Hydraulic system parts should not be allowed to come in contact with oil or grease. They should not be handled with greasy hands. Even a trace of any petroleum-based product is sufficient to cause damage to the rubber parts.
- Wheel cylinder kits can be purchased when replacing wheel cylinders. The kits generally contain the dust boots, cups and springs. Some kits also include the piston.
- Since brake hoses are an important link in the hydraulic system, it is recommended they be replaced when a new cylinder is to be installed or when the old cylinder is to be reconditioned.
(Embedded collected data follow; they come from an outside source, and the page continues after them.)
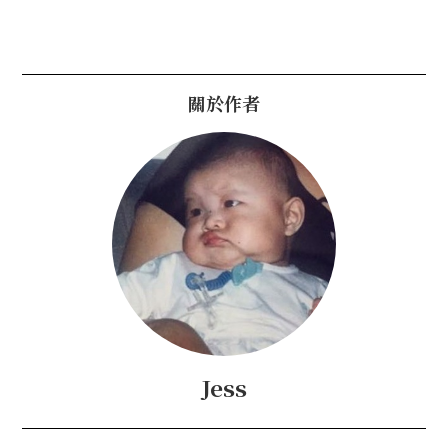
關於作者
Jess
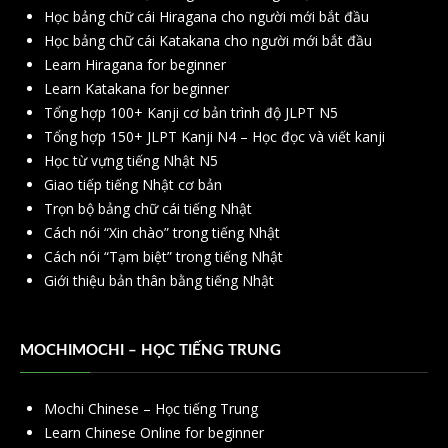
Học bảng chữ cái Hiragana cho người mới bắt đầu
Học bảng chữ cái Katakana cho người mới bắt đầu
Learn Hiragana for beginner
Learn Katakana for beginner
Tổng hợp 100+ Kanji cơ bản trình độ JLPT N5
Tổng hợp 150+ JLPT Kanji N4 – Học đọc và viết kanji
Học từ vựng tiếng Nhật N5
Giao tiếp tiếng Nhật cơ bản
Trọn bộ bảng chữ cái tiếng Nhật
Cách nói “Xin chào” trong tiếng Nhật
Cách nói “Tạm biệt” trong tiếng Nhật
Giới thiệu bản thân bằng tiếng Nhật
MOCHIMOCHI – HỌC TIẾNG TRUNG
Mochi Chinese – Học tiếng Trung
Learn Chinese Online for beginner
Remove the brake shoe assemblies from the backing plate before proceeding. The smallest amount of brake fluid contaminates the friction surface of the brake lining.
- Using two appropriate wrenches, disconnect the hydraulic hose from the steel line located on the chassis. On solid rear axles, use the appropriate tubing wrench and disconnect the hydraulic line where it enters the wheel cylinder. Care must be exercised in removing this steel line. It might be bent at this point and be difficult to install once new wheel cylinders are mounted to the backing plate.
- Remove the plates, shims, and bolts that hold the wheel cylinder to the backing plate. Some later designed wheel cylinders are held to the backing plate with a retaining ring that can be removed with two small picks.
- Remove the wheel cylinder from the backing plate and clean the area with a proper cleaning solvent.